Increased free cash flow outlook in fiscal 2012 paves way for ample growth opportunities, capital deployment through strategic acquisitions and alliances, higher stock buybacks and dividend payouts also enhances investors’ confidence.

However, being a leading global operating organization, Visa is subject to increasing global regulatory focus in the payments industry, including key markets such as China, Europe, Australia, Canada and Brazil. The regulations also impose numerous costly new compliance burdens on the company. The capping of debit interchange fee at 21 cents, down from 44 cents, has also been implemented, under the Dodd-Frank Act, last month.

This profound slashing will hamper revenues of the banks, which in turn will affect the card companies as banks would now try to trim the fee that they pay to use the respective card networks. Moreover, in order to stay competitive, the authorization and settlement fee per transaction is also expected to decline over time.

Besides, the new regulation is expected to be more severe on Visa than its peers, such as MasterCard Inc. (MA) and American Express Co. (AXP), since the former is more exposed to the debit processing market. Concurrently, a part of these costs are shifted to the consumers, which impacts consumer spending and results in the risk of declining value and payments transaction volumes through its systems.

Hence, Visa’s growth is expected to slow down in 2012, which is also reflected from its top-line growth guidance in high single-digit to low double-digits range and bottom line growth in the middle-to-high teens. This is way below the over 20% earnings growth recorded in fiscal 2011.

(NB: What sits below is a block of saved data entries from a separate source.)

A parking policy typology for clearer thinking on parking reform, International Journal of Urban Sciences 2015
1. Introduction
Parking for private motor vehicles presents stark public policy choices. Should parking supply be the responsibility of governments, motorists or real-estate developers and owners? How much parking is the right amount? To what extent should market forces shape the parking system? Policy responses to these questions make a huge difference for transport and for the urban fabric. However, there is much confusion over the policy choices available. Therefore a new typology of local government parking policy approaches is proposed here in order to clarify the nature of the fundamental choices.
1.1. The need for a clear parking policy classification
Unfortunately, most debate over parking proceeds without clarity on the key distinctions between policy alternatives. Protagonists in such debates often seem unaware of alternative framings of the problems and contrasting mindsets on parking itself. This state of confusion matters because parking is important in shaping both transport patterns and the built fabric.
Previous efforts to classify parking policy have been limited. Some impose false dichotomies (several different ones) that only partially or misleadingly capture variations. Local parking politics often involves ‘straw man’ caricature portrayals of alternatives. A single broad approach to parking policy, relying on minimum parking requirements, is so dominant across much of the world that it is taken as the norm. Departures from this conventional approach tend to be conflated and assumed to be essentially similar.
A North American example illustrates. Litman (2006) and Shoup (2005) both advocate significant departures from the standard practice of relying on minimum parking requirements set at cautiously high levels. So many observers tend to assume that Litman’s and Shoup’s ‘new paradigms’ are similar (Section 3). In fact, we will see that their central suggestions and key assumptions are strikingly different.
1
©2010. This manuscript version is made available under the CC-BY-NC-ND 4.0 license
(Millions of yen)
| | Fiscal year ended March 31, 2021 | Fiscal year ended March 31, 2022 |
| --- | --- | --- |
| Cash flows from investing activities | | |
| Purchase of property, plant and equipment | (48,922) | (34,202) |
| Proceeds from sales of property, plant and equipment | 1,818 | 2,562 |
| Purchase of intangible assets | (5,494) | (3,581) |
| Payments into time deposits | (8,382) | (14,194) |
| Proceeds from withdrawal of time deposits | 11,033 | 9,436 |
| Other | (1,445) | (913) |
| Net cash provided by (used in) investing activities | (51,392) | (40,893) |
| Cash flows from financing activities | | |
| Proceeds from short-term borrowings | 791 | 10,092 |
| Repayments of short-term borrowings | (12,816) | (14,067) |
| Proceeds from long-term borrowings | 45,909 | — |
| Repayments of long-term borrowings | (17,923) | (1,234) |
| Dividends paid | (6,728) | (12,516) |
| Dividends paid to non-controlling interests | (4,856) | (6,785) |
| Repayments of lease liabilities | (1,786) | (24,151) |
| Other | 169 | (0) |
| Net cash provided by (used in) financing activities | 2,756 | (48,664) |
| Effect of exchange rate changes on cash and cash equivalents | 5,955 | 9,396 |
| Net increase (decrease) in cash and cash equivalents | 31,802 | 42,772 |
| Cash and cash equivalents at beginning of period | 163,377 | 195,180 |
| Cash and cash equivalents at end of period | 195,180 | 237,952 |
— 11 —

Furthermore, Visa also faces several state and federal lawsuits such as litigations where interchange rates are violated, as well as those involving currency conversion practices and pricing structure. These have resulted in offering of significant discounts and other incentives to the U.S. merchants to steer clear cardholders to a particular network.

Based on the pros and cons, the Zacks Consensus Estimate is currently pegged at $1.45 per share for the first quarter of fiscal 2012, up about 18% over the prior-year period. For fiscal 2012, earnings are expected to grow about 17% over fiscal 2011 to $5.84 per share.

Additionally, currently Visa has Zacks #2 Rank, indicating slight upward pressure on the shares over the near term, while the long-term stance remains Neutral.